Chelsea Hammond

Personal information
- Nationality: Jamaica
- Born: 2 August 1982 (age 43) New York, New York United States
- Height: 1.75 m (5 ft 9 in)

Sport
- Sport: Athletics
- Event: Long jump
- Team: South Carolina Gamecocks (USA)

Achievements and titles
- Personal best: Long jump: 6.79 m

Medal record
Olympic Games
| Bronze medal – third place | 2008 Summer Olympics | long jump |

= Chelsea Hammond =

Jamaican long jumper (born 1982)

Chelsea Hammond (born 2 August 1983 in New York City) is a Jamaican long jumper, who competed at the 2008 Summer Olympics in Beijing. She nearly missed out of the podium in the women's long jump, when Nigeria's Blessing Okagbare obtained her best possible mark of 6.91 metres at her third attempt, to claim the bronze medal. In 2017, the second-place finisher, Tatyana Lebedeva had a positive test for turinabol and was disqualified from her silver medal. The medals were redistributed and Blessing Okagbare was advanced to silver, and Chelsea Hammond was advanced to bronze.

==Personal life==
Born and raised in New York City by Jamaican parents, Hammond is a graduate of Elmont Memorial High School, where she became a state champion in the long jump. In 2004, she attended on a track scholarship, and eventually received a Bachelor of Arts degree major in psychology at the University of South Carolina in Columbia. Hammond was also a full-fledged varsity track and field athlete of the South Carolina Gamecocks, and had been actively participating for the long jump, high jump, and heptathlon in NCAA and SEC Championships. She was also a four-time All-American champion, and achieved two titles each for both indoor and outdoor collegiate meets.

==Athletic career==
Following her graduation from the university, Hammond turned professional, and focused on her long jump career. She started training with numerous sporting personalities, including Olympic gold medalist Dwight Phillips, and Tom Tellez, who served as her personal coach. She also received her first sponsorship with Puma, and eventually competed at the Supreme Ventures National Senior and Junior Championships in Kingston. Hammond set a personal best in the long jump of 6.58 metres for her first few attempts, until she dominated the event from the start to post a successful wind-aided distance of 6.87 metres, which was slightly farther from her record. At the Jamaican Olympic Trials, Hammond claimed the national title, with an astonishing performance of 6.61 metres, which had guaranteed her qualifying place at the Olympics.

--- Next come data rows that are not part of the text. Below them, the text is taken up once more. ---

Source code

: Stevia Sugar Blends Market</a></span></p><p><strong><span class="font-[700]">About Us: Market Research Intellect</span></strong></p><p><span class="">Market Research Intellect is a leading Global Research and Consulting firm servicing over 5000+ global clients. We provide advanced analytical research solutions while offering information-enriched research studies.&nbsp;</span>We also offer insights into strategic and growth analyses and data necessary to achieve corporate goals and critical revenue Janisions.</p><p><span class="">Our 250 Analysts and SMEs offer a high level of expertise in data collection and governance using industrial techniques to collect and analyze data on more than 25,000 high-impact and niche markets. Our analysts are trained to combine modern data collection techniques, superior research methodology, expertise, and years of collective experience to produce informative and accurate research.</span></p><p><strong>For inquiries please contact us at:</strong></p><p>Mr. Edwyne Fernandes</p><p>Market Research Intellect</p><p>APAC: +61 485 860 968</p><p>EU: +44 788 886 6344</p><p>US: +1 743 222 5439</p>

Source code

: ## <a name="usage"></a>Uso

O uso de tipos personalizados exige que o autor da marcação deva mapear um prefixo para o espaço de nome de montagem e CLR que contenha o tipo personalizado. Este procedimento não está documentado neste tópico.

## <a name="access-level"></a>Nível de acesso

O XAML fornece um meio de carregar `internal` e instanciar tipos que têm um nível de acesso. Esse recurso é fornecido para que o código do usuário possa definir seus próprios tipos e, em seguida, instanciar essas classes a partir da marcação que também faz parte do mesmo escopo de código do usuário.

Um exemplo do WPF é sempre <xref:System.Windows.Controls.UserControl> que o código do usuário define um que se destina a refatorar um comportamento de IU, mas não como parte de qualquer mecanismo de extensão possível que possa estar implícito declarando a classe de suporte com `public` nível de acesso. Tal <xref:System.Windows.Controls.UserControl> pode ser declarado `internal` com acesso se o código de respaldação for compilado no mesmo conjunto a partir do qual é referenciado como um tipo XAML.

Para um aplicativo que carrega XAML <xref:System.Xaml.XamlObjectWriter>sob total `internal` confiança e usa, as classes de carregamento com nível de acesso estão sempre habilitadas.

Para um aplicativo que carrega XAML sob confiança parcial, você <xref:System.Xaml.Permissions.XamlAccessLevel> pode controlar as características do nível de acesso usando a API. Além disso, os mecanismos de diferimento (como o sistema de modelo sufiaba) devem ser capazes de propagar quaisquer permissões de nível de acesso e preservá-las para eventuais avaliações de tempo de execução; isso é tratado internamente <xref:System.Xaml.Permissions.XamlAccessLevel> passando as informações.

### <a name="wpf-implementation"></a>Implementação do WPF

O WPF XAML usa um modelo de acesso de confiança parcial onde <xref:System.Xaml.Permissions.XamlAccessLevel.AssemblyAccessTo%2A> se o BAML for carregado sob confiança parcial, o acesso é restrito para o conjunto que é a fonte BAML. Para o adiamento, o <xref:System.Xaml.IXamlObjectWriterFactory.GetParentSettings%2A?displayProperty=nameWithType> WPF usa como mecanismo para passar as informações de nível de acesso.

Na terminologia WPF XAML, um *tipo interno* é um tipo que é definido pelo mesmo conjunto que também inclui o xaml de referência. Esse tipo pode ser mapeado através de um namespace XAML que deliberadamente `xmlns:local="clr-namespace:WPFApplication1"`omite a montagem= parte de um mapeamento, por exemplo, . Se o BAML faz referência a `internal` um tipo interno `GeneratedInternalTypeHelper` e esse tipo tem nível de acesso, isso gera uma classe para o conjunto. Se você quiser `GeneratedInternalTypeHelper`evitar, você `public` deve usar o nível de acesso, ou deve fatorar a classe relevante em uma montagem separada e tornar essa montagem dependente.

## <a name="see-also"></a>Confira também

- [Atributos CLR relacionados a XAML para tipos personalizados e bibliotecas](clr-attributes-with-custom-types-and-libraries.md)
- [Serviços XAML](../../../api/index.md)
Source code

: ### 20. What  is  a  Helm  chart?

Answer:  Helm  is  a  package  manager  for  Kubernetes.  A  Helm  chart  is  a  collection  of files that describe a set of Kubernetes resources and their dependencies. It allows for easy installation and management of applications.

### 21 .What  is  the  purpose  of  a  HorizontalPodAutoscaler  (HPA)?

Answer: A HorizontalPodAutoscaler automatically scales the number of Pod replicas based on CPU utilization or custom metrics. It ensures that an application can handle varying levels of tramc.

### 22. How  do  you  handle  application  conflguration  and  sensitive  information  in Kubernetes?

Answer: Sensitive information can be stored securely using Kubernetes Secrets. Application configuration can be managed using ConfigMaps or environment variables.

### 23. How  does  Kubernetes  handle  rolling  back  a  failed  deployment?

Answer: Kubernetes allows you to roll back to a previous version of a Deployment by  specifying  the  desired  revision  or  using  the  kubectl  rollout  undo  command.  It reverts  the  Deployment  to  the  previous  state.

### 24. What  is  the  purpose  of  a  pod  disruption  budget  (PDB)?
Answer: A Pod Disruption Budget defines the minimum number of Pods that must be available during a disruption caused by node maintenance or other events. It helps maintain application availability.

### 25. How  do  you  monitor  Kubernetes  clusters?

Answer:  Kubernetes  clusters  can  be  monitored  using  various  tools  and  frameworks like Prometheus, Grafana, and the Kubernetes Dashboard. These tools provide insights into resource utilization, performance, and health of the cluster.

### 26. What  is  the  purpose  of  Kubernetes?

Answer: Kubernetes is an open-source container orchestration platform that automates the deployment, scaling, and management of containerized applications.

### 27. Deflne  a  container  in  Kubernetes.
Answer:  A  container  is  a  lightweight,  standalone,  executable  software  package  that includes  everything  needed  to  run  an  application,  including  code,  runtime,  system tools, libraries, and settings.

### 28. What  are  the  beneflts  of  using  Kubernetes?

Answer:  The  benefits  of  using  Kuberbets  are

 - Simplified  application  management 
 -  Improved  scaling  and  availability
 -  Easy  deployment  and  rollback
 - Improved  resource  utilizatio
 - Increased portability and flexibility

Hammond competed in the women's long jump at the 2008 Summer Olympics in Beijing. She performed the best jump of 6.60 metres in her first attempt, despite having received two fouls throughout the entire qualifying round. Although she did not reach the mandatory target of 6.75 metres, Hammond progressed to the final round based on her performance, placing twelfth out of forty-two athletes in the event. Hammond, however, was eventually upgraded to the eleventh position, when Ukraine's Lyudmila Blonska was disqualified in the competition after being tested positive for a banned substance. Because of a major circumstance, she was consequently joined with Nigeria's Blessing Okagbare, who finished behind her in the overall rankings by just a single meter difference. Two days later, Hammond challenged eleven other athletes, including Brazil's Maurren Maggi and Russia's Tatyana Lebedeva, in the final round of the competition. She jumped on her first attempt, with a personal best of 6.71 metres, until Okagbare extended her mark by twelve metres (6.91 metres) to capture the bronze medal. Hammond missed out of the podium, placing fourth overall in the event.

Hammond also trained to compete for the 2012 Summer Olympics in London, but missed out of the national trials by a career-ending stress fracture of her spine. She currently lives in Atlanta, Georgia, although she spends time with her family in Elmont, New York.